§ **What to do**: Omit every picture while repeating the entries exactly.

● ● ● ● ● ● ●

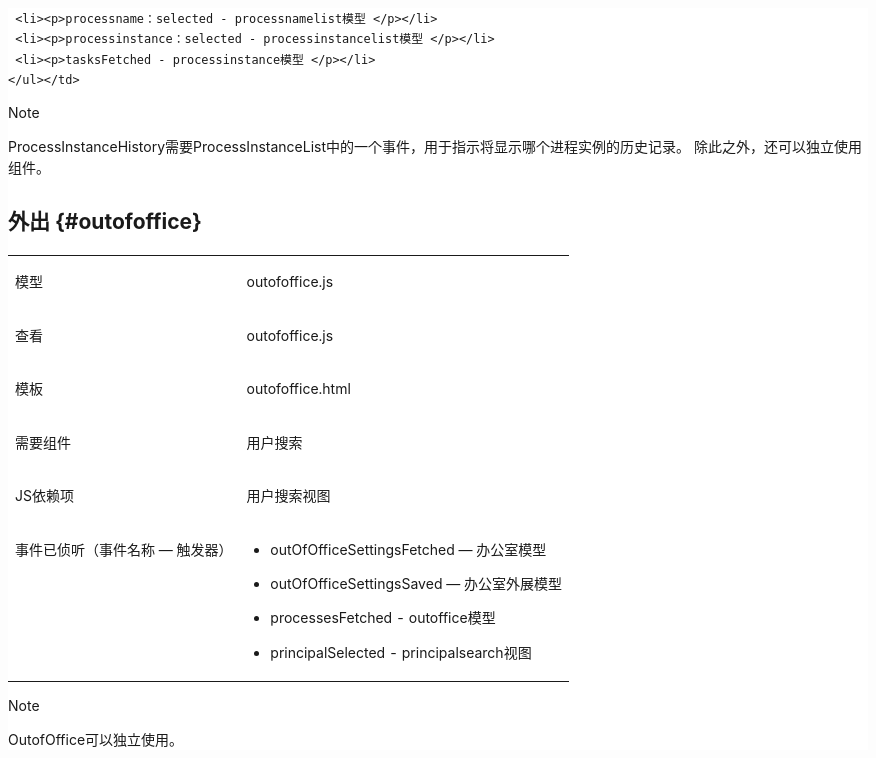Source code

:      <li><p>processname：selected - processnamelist模型 </p></li>
     <li><p>processinstance：selected - processinstancelist模型 </p></li>
     <li><p>tasksFetched - processinstance模型 </p></li>
    </ul></td>
  </tr>
 </tbody>
</table>

>[!NOTE]
>
>ProcessInstanceHistory需要ProcessInstanceList中的一个事件，用于指示将显示哪个进程实例的历史记录。 除此之外，还可以独立使用组件。

## 外出 {#outofoffice}

<table>
 <tbody>
  <tr>
   <td><p>模型</p> </td>
   <td><p>outofoffice.js</p> </td>
  </tr>
  <tr>
   <td><p>查看</p> </td>
   <td><p>outofoffice.js</p> </td>
  </tr>
  <tr>
   <td><p>模板</p> </td>
   <td><p>outofoffice.html</p> </td>
  </tr>
  <tr>
   <td><p>需要组件</p> </td>
   <td><p>用户搜索</p> </td>
  </tr>
  <tr>
   <td><p>JS依赖项</p> </td>
   <td><p>用户搜索视图</p> </td>
  </tr>
  <tr>
   <td><p>事件已侦听（事件名称 — 触发器）</p> </td>
   <td>
    <ul>
     <li><p>outOfOfficeSettingsFetched — 办公室模型</p> </li>
     <li><p>outOfOfficeSettingsSaved — 办公室外展模型</p> </li>
     <li><p>processesFetched - outoffice模型</p> </li>
     <li><p>principalSelected - principalsearch视图</p> </li>
    </ul> </td>
  </tr>
 </tbody>
</table>

>[!NOTE]
>
>OutofOffice可以独立使用。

● ● ● ● ● ● ●

§ **Output below**:
Source code

:      <li><p>processname：selected - processnamelist模型 </p></li>
     <li><p>processinstance：selected - processinstancelist模型 </p></li>
     <li><p>tasksFetched - processinstance模型 </p></li>
    </ul></td>
  </tr>
 </tbody>
</table>

>[!NOTE]
>
>ProcessInstanceHistory需要ProcessInstanceList中的一个事件，用于指示将显示哪个进程实例的历史记录。 除此之外，还可以独立使用组件。

## 外出 {#outofoffice}

<table>
 <tbody>
  <tr>
   <td><p>模型</p> </td>
   <td><p>outofoffice.js</p> </td>
  </tr>
  <tr>
   <td><p>查看</p> </td>
   <td><p>outofoffice.js</p> </td>
  </tr>
  <tr>
   <td><p>模板</p> </td>
   <td><p>outofoffice.html</p> </td>
  </tr>
  <tr>
   <td><p>需要组件</p> </td>
   <td><p>用户搜索</p> </td>
  </tr>
  <tr>
   <td><p>JS依赖项</p> </td>
   <td><p>用户搜索视图</p> </td>
  </tr>
  <tr>
   <td><p>事件已侦听（事件名称 — 触发器）</p> </td>
   <td>
    <ul>
     <li><p>outOfOfficeSettingsFetched — 办公室模型</p> </li>
     <li><p>outOfOfficeSettingsSaved — 办公室外展模型</p> </li>
     <li><p>processesFetched - outoffice模型</p> </li>
     <li><p>principalSelected - principalsearch视图</p> </li>
    </ul> </td>
  </tr>
 </tbody>
</table>

>[!NOTE]
>
>OutofOffice可以独立使用。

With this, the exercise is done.